# [INFORMATION SHOWN]
• • • • •
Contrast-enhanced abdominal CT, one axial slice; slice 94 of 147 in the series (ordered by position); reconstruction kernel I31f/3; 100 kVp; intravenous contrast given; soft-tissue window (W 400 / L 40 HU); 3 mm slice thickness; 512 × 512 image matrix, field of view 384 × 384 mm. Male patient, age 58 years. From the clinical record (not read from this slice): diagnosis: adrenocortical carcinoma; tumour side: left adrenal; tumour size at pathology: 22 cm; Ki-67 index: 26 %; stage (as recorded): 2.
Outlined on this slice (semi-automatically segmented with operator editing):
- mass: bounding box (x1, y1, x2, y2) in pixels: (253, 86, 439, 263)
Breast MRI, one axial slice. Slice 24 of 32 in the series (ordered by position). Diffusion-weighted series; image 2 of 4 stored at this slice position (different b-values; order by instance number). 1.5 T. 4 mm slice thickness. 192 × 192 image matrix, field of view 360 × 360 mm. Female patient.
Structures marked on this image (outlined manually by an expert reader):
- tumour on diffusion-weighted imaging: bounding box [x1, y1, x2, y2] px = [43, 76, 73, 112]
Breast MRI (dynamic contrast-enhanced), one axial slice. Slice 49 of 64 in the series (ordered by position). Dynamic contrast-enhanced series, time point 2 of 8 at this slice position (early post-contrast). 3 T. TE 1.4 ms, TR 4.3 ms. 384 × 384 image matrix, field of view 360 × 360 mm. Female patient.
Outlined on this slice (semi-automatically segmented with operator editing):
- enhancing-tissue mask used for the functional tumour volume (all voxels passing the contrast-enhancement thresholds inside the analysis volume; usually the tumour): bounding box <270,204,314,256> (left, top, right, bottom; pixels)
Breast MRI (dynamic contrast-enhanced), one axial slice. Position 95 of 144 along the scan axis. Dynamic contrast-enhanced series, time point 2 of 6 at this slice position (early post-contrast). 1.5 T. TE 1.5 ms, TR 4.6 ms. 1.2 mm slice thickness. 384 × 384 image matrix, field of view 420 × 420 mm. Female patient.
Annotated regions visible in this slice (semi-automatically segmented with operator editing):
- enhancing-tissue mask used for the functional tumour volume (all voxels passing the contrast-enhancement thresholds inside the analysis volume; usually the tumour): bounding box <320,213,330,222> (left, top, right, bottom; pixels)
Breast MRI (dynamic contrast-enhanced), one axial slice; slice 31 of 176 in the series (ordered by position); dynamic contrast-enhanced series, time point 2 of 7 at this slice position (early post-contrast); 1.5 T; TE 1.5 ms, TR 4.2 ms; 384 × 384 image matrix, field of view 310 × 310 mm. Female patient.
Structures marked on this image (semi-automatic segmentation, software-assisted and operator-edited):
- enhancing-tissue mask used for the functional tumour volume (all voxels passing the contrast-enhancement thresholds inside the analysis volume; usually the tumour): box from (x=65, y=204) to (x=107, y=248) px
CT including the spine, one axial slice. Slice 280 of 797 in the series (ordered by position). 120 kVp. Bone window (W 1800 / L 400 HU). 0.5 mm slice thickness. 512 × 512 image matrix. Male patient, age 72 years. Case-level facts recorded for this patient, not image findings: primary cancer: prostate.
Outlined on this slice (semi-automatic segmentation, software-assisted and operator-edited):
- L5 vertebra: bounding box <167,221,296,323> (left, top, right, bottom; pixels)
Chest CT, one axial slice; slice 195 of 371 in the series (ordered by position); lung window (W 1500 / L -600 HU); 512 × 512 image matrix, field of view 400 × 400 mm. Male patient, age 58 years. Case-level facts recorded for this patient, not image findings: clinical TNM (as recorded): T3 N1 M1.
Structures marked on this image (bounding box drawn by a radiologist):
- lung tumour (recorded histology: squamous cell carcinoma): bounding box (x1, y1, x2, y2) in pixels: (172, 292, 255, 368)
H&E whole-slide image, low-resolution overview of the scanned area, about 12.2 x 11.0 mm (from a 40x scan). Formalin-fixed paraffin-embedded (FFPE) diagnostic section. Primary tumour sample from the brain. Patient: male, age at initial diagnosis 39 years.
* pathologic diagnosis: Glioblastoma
• • • • •
# [REQUIREMENT]
Report how many lines in the listing above include the word "Structures". Give nothing but the number.

# [ANSWER FOR THE TASK]
3